# PCIe Gen3 x4 m.2



## Whitestar (Jun 29, 2017)

I just need some quick help with storage terminology.

The title above: "PCIe Gen3 x4 m.2" - is that just a fancy way of saying NVMe?
I'm a bit confused.

And does it mean that the M.2 port uses 4 PCI lanes?

Thanks


----------



## erocker (Jun 29, 2017)

NVMe is the basically the interconnect to the PCIe controller.
m.2 is the physical slot the SSD uses.
Yep, currently m.2 drives like this need 4 PCIe lanes for full speed. 
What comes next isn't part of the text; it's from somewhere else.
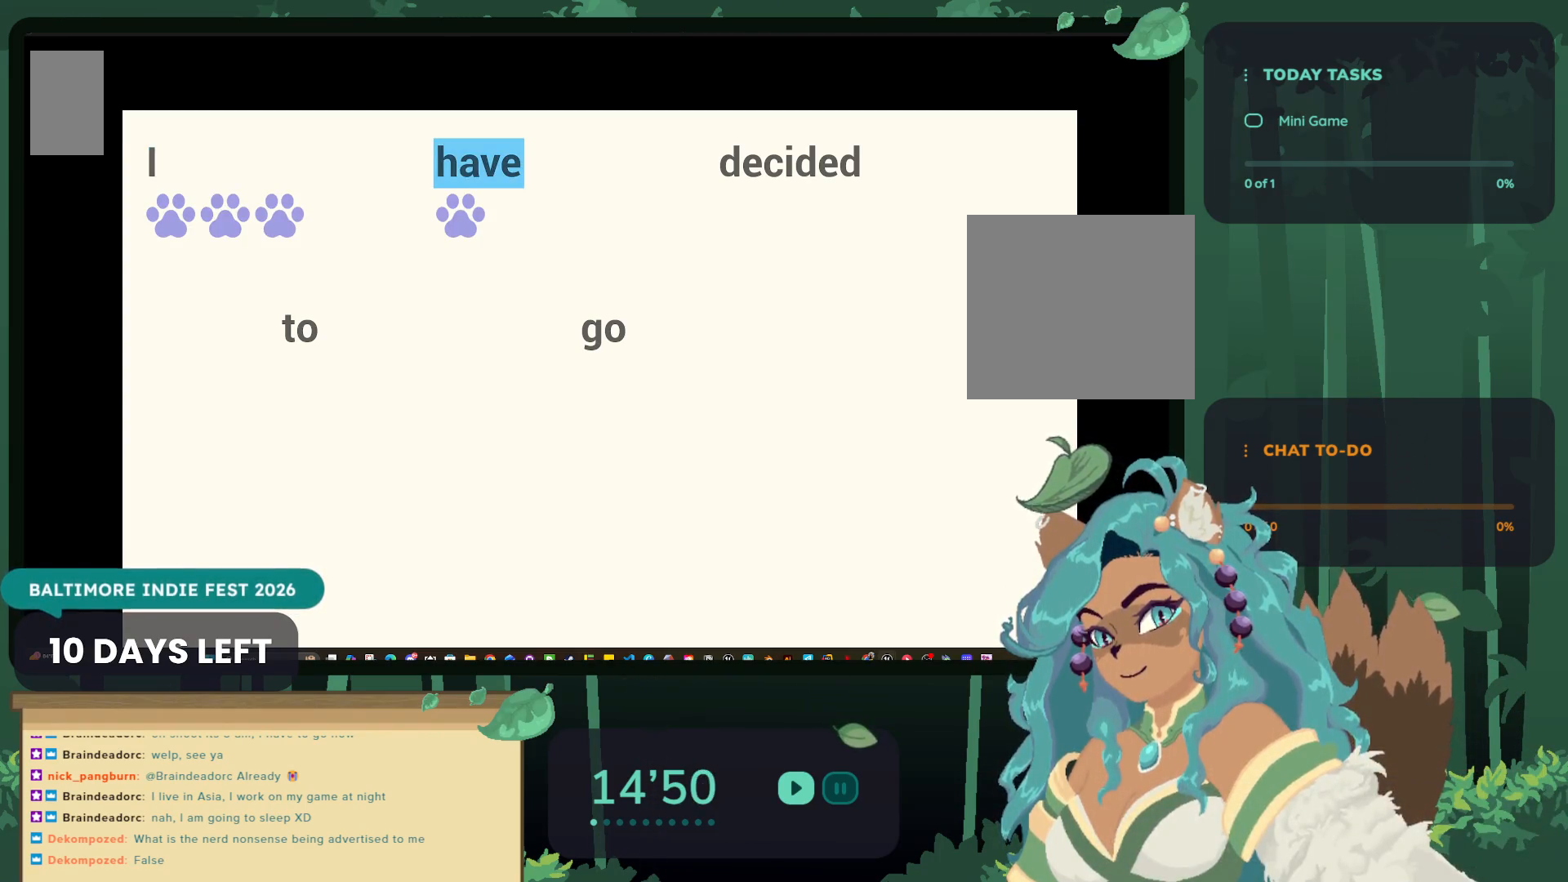
{"buttons": [], "left_stick": "center", "right_stick": "center", "events": [[150, "left_stick", "left"], [300, "left_stick", "center"], [383, "A", "down"], [467, "A", "up"]]}
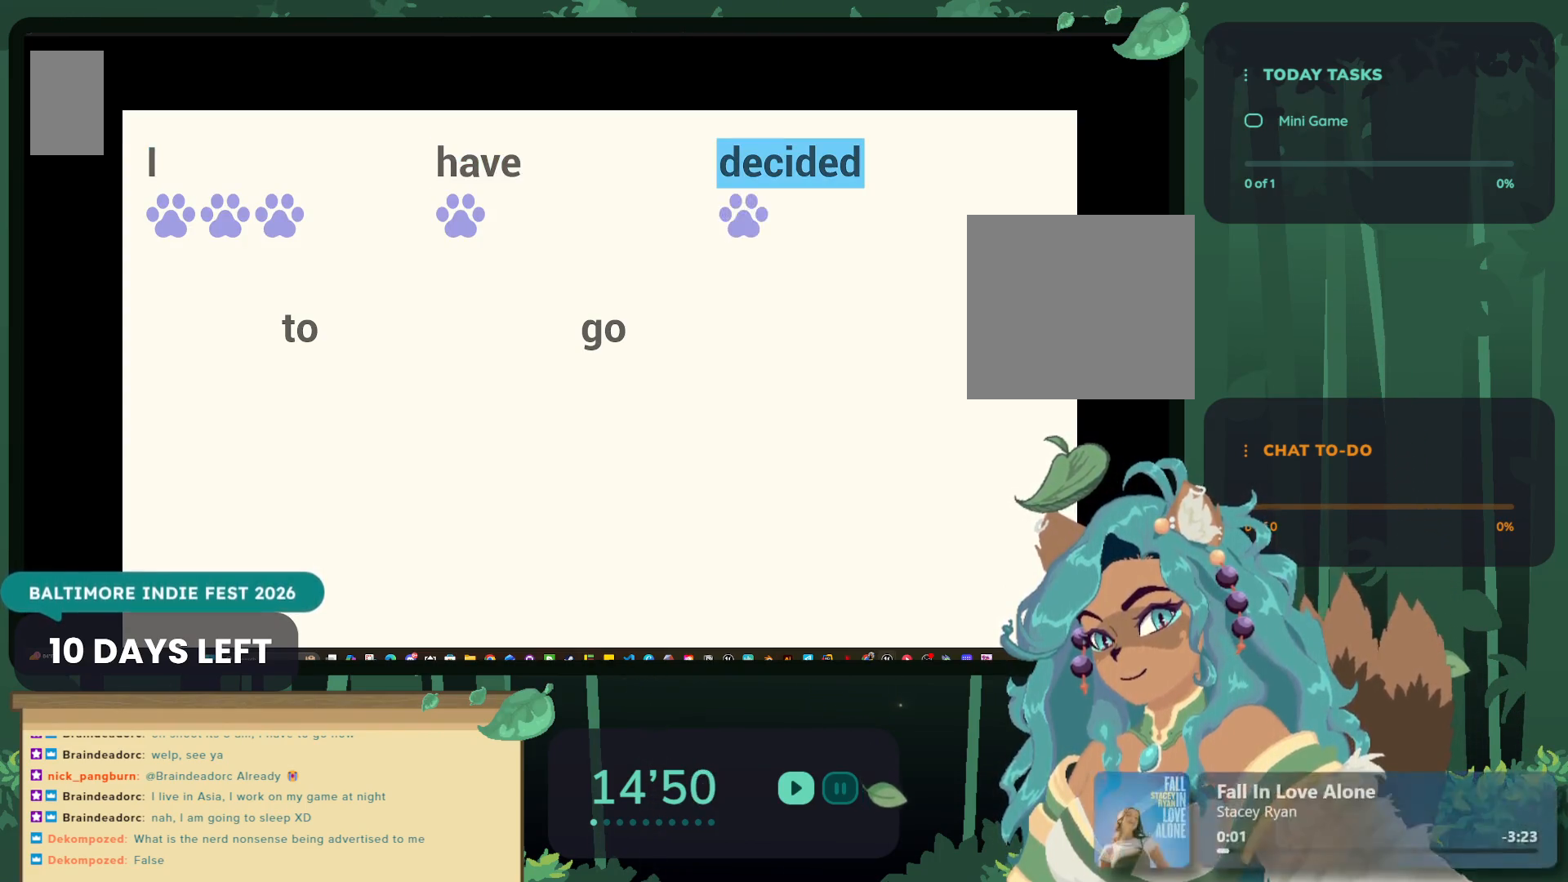
{"buttons": [], "left_stick": "left", "right_stick": "center", "events": [[217, "A", "down"], [267, "A", "up"], [417, "A", "down"], [450, "A", "up"], [500, "left_stick", "left"]]}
For all of this to happen though, the motherboard needs to be able to support NVMe.


----------



## Whitestar (Jun 29, 2017)

Ok, so the ROG-CROSSHAIR VI Hero supports NVMe then? https://www.asus.com/us/Motherboards/ROG-CROSSHAIR-VI-HERO/specifications/


----------



## R0H1T (Jun 29, 2017)

Yes it does, most x370 boards do unless they don't have the M.2 slot, in which case you'll need to stick it in the regular PCIe slot using an adapter or get something like this ~ http://www.guru3d.com/articles-pages/plextor-m8se-512gb-pcie-nvme-ssd-review,1.html


----------